Jaye Wells

JAYE WELLS’ mother told her at an early age she should be a writer. Of course, this advice made Jaye avoid the profession as long as possible. Instead, she majored in art history, hoping someone would eventually pay her to stare at art all day. Sadly, this did not come to pass, so she finally gave writing a try. After her son was born, she left her job as a magazine editor to pursue freelance writing. Eventually, diaper fumes and endless Wiggles marathons warped her mind enough to give fiction a try. In her opinion, reality is way too boring, so she prefers to spend her days making stuff up. Jaye’s hobbies include mockery, sarcasm and naughty haiku. She lives in Texas.

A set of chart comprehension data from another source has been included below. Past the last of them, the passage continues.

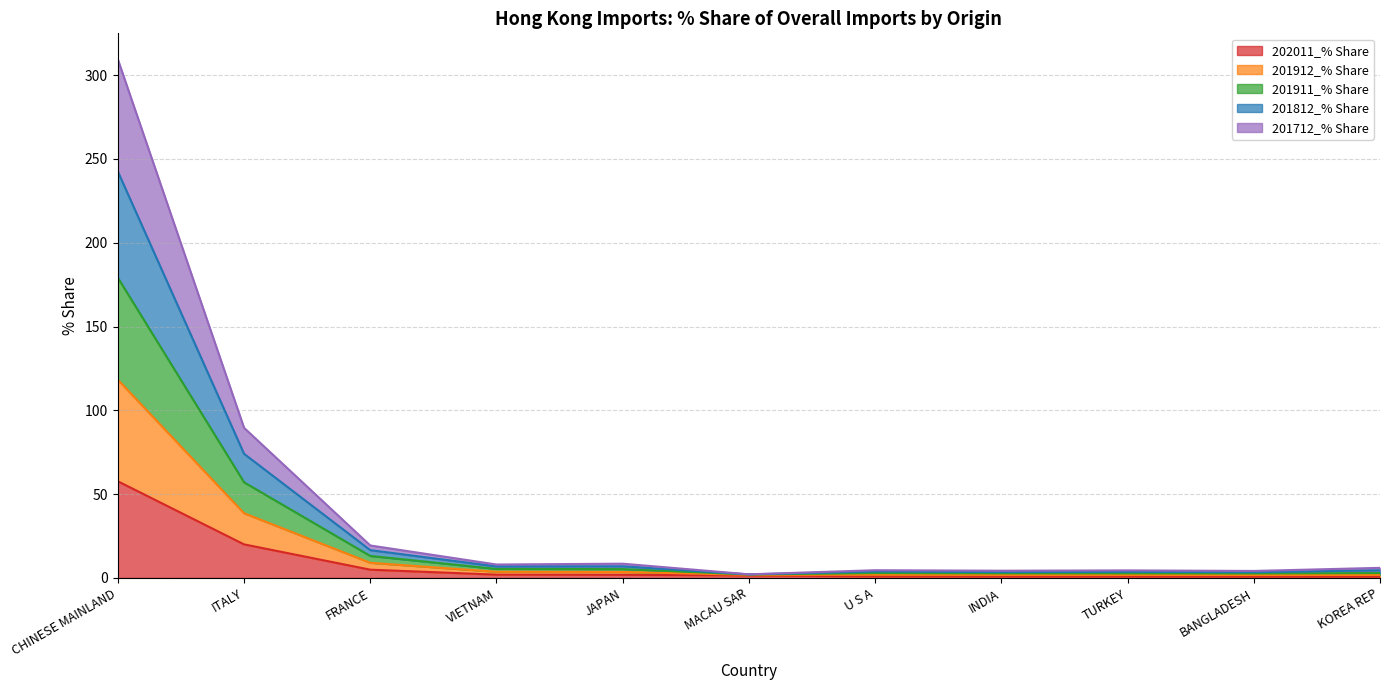

What is the minimum value for 201912_% Share?

2.1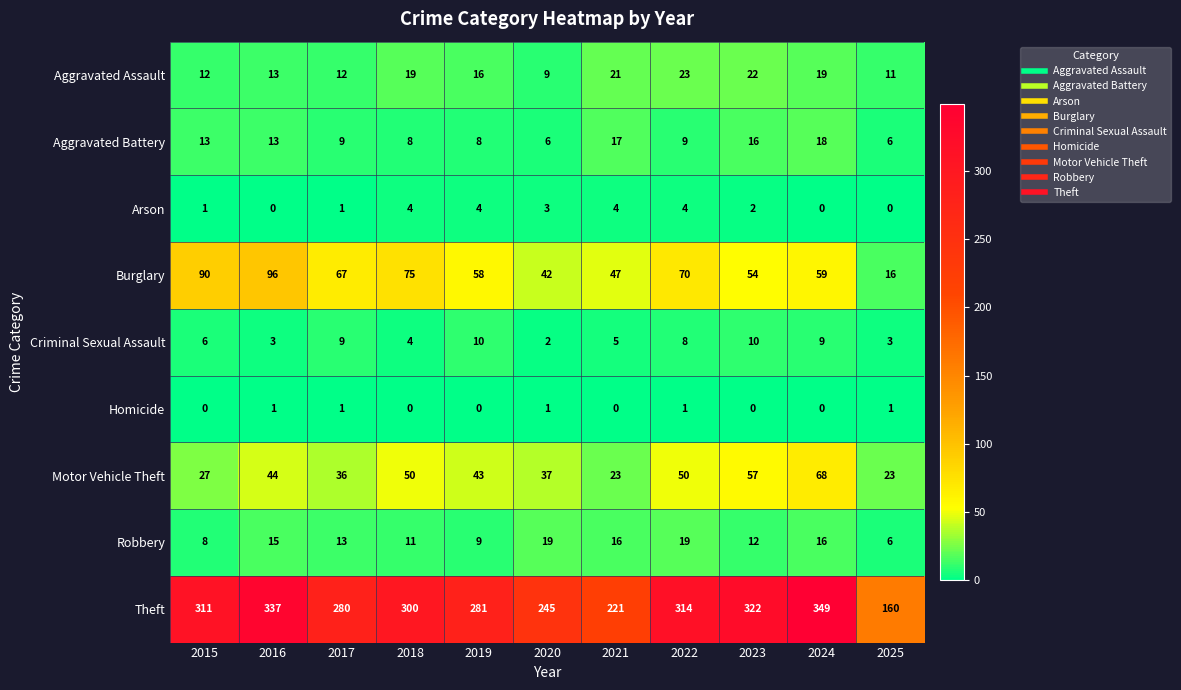

Where is Aggravated Assault nearest to the value 16?

2019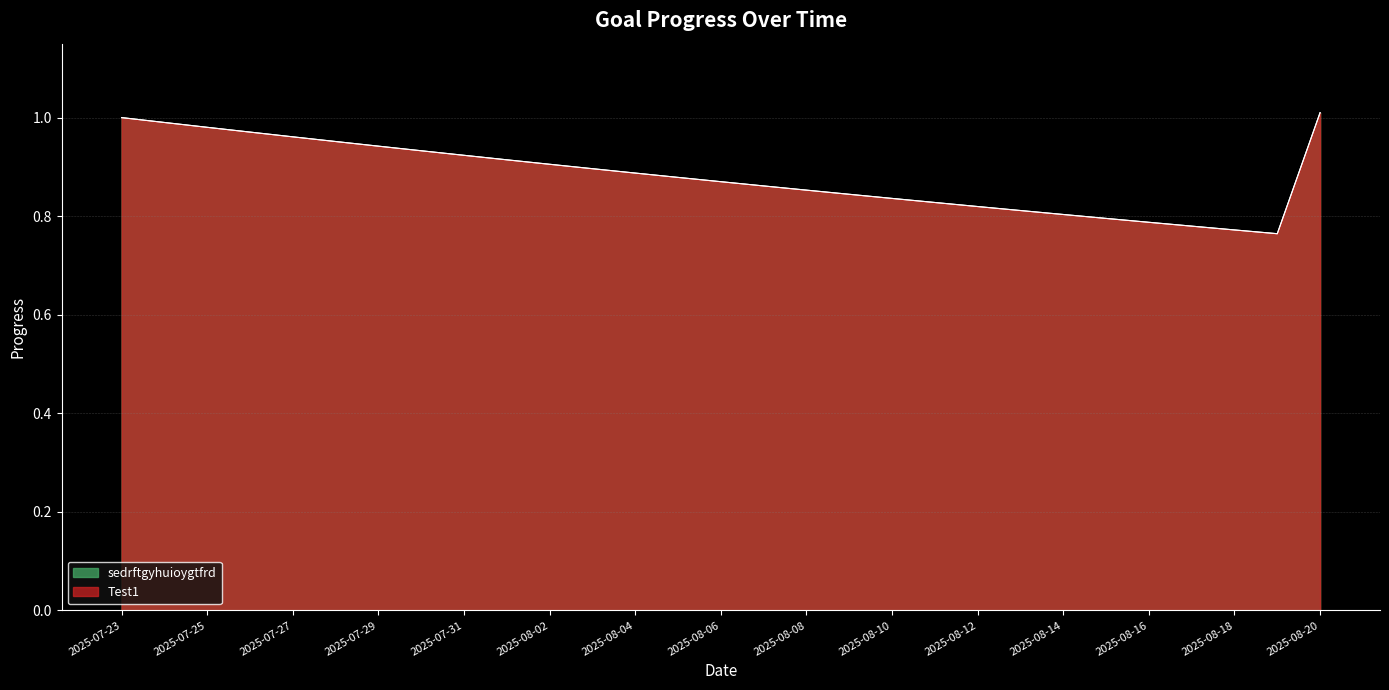

Reading left to right, list all the values displayed in this chart.

Test1: 1.0	1.0	1.0	1.0	1.0	1.0	0.9	0.9	0.9	0.9	0.9	0.9	0.9	0.9	0.9	0.9	0.9	0.8	0.8	0.8	0.8	0.8	0.8	0.8	0.8	0.8	0.8	0.8	1.0
sedrftgyhuioygtfrd: 1.0	1.0	1.0	1.0	1.0	1.0	0.9	0.9	0.9	0.9	0.9	0.9	0.9	0.9	0.9	0.9	0.9	0.8	0.8	0.8	0.8	0.8	0.8	0.8	0.8	0.8	0.8	0.8	1.0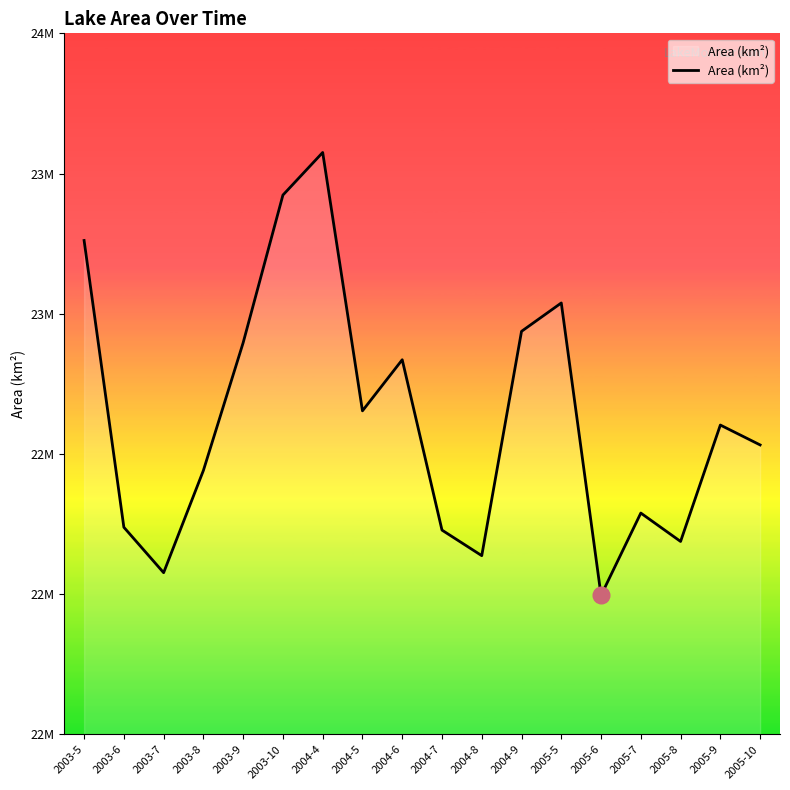

List the labels in order of value, smallest first.

2005-6, 2003-7, 2004-8, 2005-8, 2004-7, 2003-6, 2005-7, 2003-8, 2005-10, 2005-9, 2004-5, 2004-6, 2003-9, 2004-9, 2005-5, 2003-5, 2003-10, 2004-4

1. What makes you think you can write?

Your mama.

2. Clearly you need some sort of creative outlet to keep you out of trouble. If it weren’t writing what would it be?

I’d probably be a museum docent. Aside from writing, I’m afraid my creative skills are limited to talking about other people’s talents.

3. Who or what influences your work?

I like to explore deep metaphorical possibilities in my work, including but not restricted to the symbolic synthesis of — Oh, who am I kidding? I just have an overactive imagination. Other influences include: Jack Daniels, Jim Beam and the Blue Nun.

4. Do you remember a favorite ghost story or scary urban legend from childhood? Well, spill it.

To this day, I’m still too scared to say “Bloody Mary” three times into a mirror.

5. Name one thing we might not know about you and would be surprised to find out (keep it clean too, you dirty bird this is a family blog).

I have preternaturally long second toes. Some people say this means I am the head of my household–and they’d be right.

6. I tell people that if they like _______, then they’ll love me.

cheese, oxygen, or authors named Jaye.

7. Since you make stuff up all the time, I assume you were a great liar as a child. Tell us one.

After the Great Big Bird Pencil Theft of 1981, which resulted in my first and last spanking, I learned to forgo lying in favor of being sneaky. For instance, in third grade, I got a bloody nose one day at school, which got me out of gym. After that, I figured out how to make the bloody nose come back at will to get out of all sorts of chores. This lasted a week until that fateful night when my mom asked me to do the dishes. I excused myself calmly from the table and went to my room. My mom walked in a couple minutes later and found me with a finger up my nose. Gross? Sure. But also brilliant for an eight year old.